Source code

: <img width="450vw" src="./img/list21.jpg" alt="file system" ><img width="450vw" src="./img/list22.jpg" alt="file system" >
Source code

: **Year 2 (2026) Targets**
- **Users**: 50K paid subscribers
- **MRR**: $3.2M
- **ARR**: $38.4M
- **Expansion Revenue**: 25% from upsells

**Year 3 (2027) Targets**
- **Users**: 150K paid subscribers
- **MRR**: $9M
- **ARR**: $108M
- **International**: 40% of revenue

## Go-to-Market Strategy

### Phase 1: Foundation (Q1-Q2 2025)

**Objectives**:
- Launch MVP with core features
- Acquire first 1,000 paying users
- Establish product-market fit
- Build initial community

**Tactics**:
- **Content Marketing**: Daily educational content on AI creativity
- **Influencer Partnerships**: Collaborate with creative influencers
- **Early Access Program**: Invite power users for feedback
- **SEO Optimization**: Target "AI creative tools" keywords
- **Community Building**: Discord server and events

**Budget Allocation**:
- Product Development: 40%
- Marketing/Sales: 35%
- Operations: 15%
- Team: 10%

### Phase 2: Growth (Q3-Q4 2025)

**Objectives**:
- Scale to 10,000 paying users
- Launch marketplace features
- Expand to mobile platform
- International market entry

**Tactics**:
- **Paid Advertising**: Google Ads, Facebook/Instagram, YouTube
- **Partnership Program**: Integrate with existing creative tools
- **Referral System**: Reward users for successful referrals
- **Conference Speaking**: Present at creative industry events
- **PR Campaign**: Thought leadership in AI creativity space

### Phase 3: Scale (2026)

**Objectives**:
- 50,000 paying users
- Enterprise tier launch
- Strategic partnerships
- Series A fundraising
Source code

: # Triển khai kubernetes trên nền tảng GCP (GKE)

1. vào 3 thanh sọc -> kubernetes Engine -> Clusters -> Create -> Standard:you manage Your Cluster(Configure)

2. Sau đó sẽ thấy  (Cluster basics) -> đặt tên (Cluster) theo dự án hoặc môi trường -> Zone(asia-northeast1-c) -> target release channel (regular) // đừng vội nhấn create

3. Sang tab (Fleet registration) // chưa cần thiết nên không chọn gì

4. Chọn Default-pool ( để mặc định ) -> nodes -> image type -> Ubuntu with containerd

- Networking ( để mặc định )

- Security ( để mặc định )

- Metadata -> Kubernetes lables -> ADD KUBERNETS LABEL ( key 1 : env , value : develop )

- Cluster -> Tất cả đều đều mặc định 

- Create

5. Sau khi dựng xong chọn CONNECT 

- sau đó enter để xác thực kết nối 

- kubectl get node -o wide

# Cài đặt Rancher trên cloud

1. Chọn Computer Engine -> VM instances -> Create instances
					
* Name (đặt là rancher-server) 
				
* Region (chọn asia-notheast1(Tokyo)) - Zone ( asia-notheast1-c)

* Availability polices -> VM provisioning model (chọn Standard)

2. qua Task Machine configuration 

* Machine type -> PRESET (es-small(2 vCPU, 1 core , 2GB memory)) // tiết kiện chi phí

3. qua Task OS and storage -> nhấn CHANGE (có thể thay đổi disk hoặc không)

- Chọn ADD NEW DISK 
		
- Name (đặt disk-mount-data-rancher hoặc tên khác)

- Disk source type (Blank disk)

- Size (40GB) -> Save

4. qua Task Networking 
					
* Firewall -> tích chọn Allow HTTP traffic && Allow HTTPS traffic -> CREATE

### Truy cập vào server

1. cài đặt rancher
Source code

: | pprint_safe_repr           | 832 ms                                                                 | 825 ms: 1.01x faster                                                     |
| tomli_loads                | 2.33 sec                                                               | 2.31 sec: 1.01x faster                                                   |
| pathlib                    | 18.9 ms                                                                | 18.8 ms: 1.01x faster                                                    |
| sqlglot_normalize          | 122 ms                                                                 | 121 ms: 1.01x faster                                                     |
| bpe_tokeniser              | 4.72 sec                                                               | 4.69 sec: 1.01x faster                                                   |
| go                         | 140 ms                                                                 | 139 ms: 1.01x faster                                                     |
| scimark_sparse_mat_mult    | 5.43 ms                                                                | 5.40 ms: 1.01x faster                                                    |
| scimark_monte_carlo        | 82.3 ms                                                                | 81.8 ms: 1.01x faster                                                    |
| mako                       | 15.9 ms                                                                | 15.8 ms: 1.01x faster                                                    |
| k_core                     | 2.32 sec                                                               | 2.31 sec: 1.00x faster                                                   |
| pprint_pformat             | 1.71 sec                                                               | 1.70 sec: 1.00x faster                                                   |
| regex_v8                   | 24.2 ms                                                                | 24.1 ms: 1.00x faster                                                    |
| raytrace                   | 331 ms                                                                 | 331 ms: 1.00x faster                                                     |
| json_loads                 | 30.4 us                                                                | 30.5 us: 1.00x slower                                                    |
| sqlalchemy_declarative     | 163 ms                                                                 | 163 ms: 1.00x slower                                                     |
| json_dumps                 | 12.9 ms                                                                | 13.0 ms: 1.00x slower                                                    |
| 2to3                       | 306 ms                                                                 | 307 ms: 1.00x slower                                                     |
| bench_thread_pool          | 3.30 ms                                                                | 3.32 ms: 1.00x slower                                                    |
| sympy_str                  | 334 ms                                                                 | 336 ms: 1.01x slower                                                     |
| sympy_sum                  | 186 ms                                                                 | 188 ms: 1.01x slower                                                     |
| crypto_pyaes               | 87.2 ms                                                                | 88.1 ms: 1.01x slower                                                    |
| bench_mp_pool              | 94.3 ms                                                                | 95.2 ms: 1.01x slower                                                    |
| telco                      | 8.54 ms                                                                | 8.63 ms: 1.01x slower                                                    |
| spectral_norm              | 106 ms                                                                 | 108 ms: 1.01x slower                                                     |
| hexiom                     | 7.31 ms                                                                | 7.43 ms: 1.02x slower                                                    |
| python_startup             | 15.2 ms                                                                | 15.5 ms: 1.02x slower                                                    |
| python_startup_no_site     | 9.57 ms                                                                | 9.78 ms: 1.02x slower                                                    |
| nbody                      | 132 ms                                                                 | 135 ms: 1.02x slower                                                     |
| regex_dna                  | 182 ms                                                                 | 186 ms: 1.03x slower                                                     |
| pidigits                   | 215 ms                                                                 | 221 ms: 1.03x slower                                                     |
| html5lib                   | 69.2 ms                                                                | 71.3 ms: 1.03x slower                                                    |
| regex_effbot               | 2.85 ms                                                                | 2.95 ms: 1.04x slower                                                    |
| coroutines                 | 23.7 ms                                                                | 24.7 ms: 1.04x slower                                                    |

..........

● EXERCISE REQUIREMENTS
Each record above needs to be written out exactly, with nothing left out.

● WRITTEN RESPONSE
Source code

: <img width="450vw" src="./img/list21.jpg" alt="file system" ><img width="450vw" src="./img/list22.jpg" alt="file system" >
Source code

: **Year 2 (2026) Targets**
- **Users**: 50K paid subscribers
- **MRR**: $3.2M
- **ARR**: $38.4M
- **Expansion Revenue**: 25% from upsells

**Year 3 (2027) Targets**
- **Users**: 150K paid subscribers
- **MRR**: $9M
- **ARR**: $108M
- **International**: 40% of revenue

## Go-to-Market Strategy

### Phase 1: Foundation (Q1-Q2 2025)

**Objectives**:
- Launch MVP with core features
- Acquire first 1,000 paying users
- Establish product-market fit
- Build initial community

**Tactics**:
- **Content Marketing**: Daily educational content on AI creativity
- **Influencer Partnerships**: Collaborate with creative influencers
- **Early Access Program**: Invite power users for feedback
- **SEO Optimization**: Target "AI creative tools" keywords
- **Community Building**: Discord server and events

**Budget Allocation**:
- Product Development: 40%
- Marketing/Sales: 35%
- Operations: 15%
- Team: 10%

### Phase 2: Growth (Q3-Q4 2025)

**Objectives**:
- Scale to 10,000 paying users
- Launch marketplace features
- Expand to mobile platform
- International market entry

**Tactics**:
- **Paid Advertising**: Google Ads, Facebook/Instagram, YouTube
- **Partnership Program**: Integrate with existing creative tools
- **Referral System**: Reward users for successful referrals
- **Conference Speaking**: Present at creative industry events
- **PR Campaign**: Thought leadership in AI creativity space

### Phase 3: Scale (2026)

**Objectives**:
- 50,000 paying users
- Enterprise tier launch
- Strategic partnerships
- Series A fundraising
Source code

: # Triển khai kubernetes trên nền tảng GCP (GKE)

1. vào 3 thanh sọc -> kubernetes Engine -> Clusters -> Create -> Standard:you manage Your Cluster(Configure)

2. Sau đó sẽ thấy  (Cluster basics) -> đặt tên (Cluster) theo dự án hoặc môi trường -> Zone(asia-northeast1-c) -> target release channel (regular) // đừng vội nhấn create

3. Sang tab (Fleet registration) // chưa cần thiết nên không chọn gì

4. Chọn Default-pool ( để mặc định ) -> nodes -> image type -> Ubuntu with containerd

- Networking ( để mặc định )

- Security ( để mặc định )

- Metadata -> Kubernetes lables -> ADD KUBERNETS LABEL ( key 1 : env , value : develop )

- Cluster -> Tất cả đều đều mặc định 

- Create

5. Sau khi dựng xong chọn CONNECT 

- sau đó enter để xác thực kết nối 

- kubectl get node -o wide

# Cài đặt Rancher trên cloud

1. Chọn Computer Engine -> VM instances -> Create instances
					
* Name (đặt là rancher-server) 
				
* Region (chọn asia-notheast1(Tokyo)) - Zone ( asia-notheast1-c)

* Availability polices -> VM provisioning model (chọn Standard)

2. qua Task Machine configuration 

* Machine type -> PRESET (es-small(2 vCPU, 1 core , 2GB memory)) // tiết kiện chi phí

3. qua Task OS and storage -> nhấn CHANGE (có thể thay đổi disk hoặc không)

- Chọn ADD NEW DISK 
		
- Name (đặt disk-mount-data-rancher hoặc tên khác)

- Disk source type (Blank disk)

- Size (40GB) -> Save

4. qua Task Networking 
					
* Firewall -> tích chọn Allow HTTP traffic && Allow HTTPS traffic -> CREATE

### Truy cập vào server

1. cài đặt rancher
Source code

: | pprint_safe_repr           | 832 ms                                                                 | 825 ms: 1.01x faster                                                     |
| tomli_loads                | 2.33 sec                                                               | 2.31 sec: 1.01x faster                                                   |
| pathlib                    | 18.9 ms                                                                | 18.8 ms: 1.01x faster                                                    |
| sqlglot_normalize          | 122 ms                                                                 | 121 ms: 1.01x faster                                                     |
| bpe_tokeniser              | 4.72 sec                                                               | 4.69 sec: 1.01x faster                                                   |
| go                         | 140 ms                                                                 | 139 ms: 1.01x faster                                                     |
| scimark_sparse_mat_mult    | 5.43 ms                                                                | 5.40 ms: 1.01x faster                                                    |
| scimark_monte_carlo        | 82.3 ms                                                                | 81.8 ms: 1.01x faster                                                    |
| mako                       | 15.9 ms                                                                | 15.8 ms: 1.01x faster                                                    |
| k_core                     | 2.32 sec                                                               | 2.31 sec: 1.00x faster                                                   |
| pprint_pformat             | 1.71 sec                                                               | 1.70 sec: 1.00x faster                                                   |
| regex_v8                   | 24.2 ms                                                                | 24.1 ms: 1.00x faster                                                    |
| raytrace                   | 331 ms                                                                 | 331 ms: 1.00x faster                                                     |
| json_loads                 | 30.4 us                                                                | 30.5 us: 1.00x slower                                                    |
| sqlalchemy_declarative     | 163 ms                                                                 | 163 ms: 1.00x slower                                                     |
| json_dumps                 | 12.9 ms                                                                | 13.0 ms: 1.00x slower                                                    |
| 2to3                       | 306 ms                                                                 | 307 ms: 1.00x slower                                                     |
| bench_thread_pool          | 3.30 ms                                                                | 3.32 ms: 1.00x slower                                                    |
| sympy_str                  | 334 ms                                                                 | 336 ms: 1.01x slower                                                     |
| sympy_sum                  | 186 ms                                                                 | 188 ms: 1.01x slower                                                     |
| crypto_pyaes               | 87.2 ms                                                                | 88.1 ms: 1.01x slower                                                    |
| bench_mp_pool              | 94.3 ms                                                                | 95.2 ms: 1.01x slower                                                    |
| telco                      | 8.54 ms                                                                | 8.63 ms: 1.01x slower                                                    |
| spectral_norm              | 106 ms                                                                 | 108 ms: 1.01x slower                                                     |
| hexiom                     | 7.31 ms                                                                | 7.43 ms: 1.02x slower                                                    |
| python_startup             | 15.2 ms                                                                | 15.5 ms: 1.02x slower                                                    |
| python_startup_no_site     | 9.57 ms                                                                | 9.78 ms: 1.02x slower                                                    |
| nbody                      | 132 ms                                                                 | 135 ms: 1.02x slower                                                     |
| regex_dna                  | 182 ms                                                                 | 186 ms: 1.03x slower                                                     |
| pidigits                   | 215 ms                                                                 | 221 ms: 1.03x slower                                                     |
| html5lib                   | 69.2 ms                                                                | 71.3 ms: 1.03x slower                                                    |
| regex_effbot               | 2.85 ms                                                                | 2.95 ms: 1.04x slower                                                    |
| coroutines                 | 23.7 ms                                                                | 24.7 ms: 1.04x slower                                                    |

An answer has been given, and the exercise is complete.